▶ QUOTED PASSAGE
If $\bc{\A}$ is not square and invertible, the picture is a little more complex. If, for example $\s$ is three-dimensional and $\x$ is two-dimensional, then we are taking all points $\s$ on a sphere, and projecting them down to two dimensions. The result is still an ellipse in two dimensions, but not all points are on the edge of the ellipse anymore. Some are in the interior. This means we no longer have the property that if $\|\a\| < \|b\|$ then $\|\bc{\A}\a\| < \|\bc{\A}\b\| $. However, we will be able to show in a bit that this distribution is equivalent to one defined with a two-dimensional $\s$ and a square, invertible $\bc{\A}$. Thus, this messiness isn't really any cause for concern. We can still call this a Gaussian, and think of it as being mapped from $N_s$ in a neat way that maps contour circles to contour ellipses.
Spherical, diagonal and degenerate Gaussians
Before we move on, it pays to investigate what kind of family members this family of ours has. We’ll look at three special types of Gaussians: spherical, diagonal and degenerate.
The simplest type of Gaussian is the spherical Gaussian, also known as an isotropic Gaussian. This is the special case when the contour surfaces, which are spheres before the transformation, are still spheres after the transformation.
This happens only when we expand $\s$ uniformly in all directions. Or, in other words, when we multiply it by a scalar. That is, if
\[\x = \bc{\sigma} \s + \oc{\t}\]for some scalar $\bc{\sigma}$, then the distribution on $\x$ is a sperical Gaussian. To fit this into the standard affine transformation framework, we can insert an identity matrix and get:
\[\x = \bc{\sigma \I} \s + \oc{\t} \p\]This shows that the matrix $\bc{ \sigma\I}$—a diagonal matrix with $\bc{\sigma}$ at every point on the diagonal—is the matrix we should multiply by to get a spherical Gaussian.

▶ STORED DATA
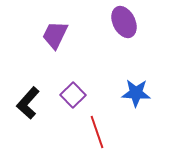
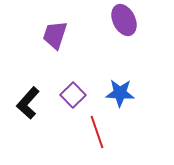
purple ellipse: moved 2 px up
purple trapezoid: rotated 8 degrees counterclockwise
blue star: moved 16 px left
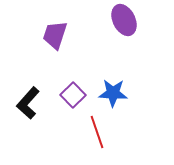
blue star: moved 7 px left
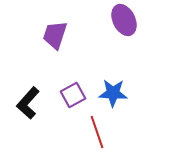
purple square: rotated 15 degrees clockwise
...
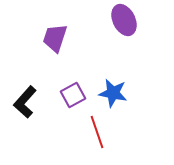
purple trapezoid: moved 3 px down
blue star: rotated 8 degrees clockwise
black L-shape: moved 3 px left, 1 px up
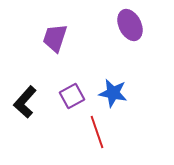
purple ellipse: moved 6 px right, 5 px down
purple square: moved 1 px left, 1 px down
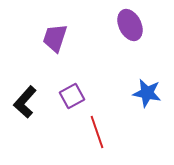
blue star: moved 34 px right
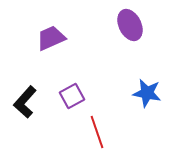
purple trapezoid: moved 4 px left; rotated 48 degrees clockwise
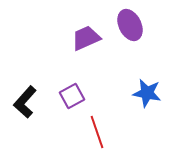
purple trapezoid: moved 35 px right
--
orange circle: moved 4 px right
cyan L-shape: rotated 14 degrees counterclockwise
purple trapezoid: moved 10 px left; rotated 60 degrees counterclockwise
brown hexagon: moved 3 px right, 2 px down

▶ GIVEN REQUEST
In the passage on Gaussians, what other name is given for the spherical Gaussian?

▶ WORKED SOLUTION
An isotropic Gaussian.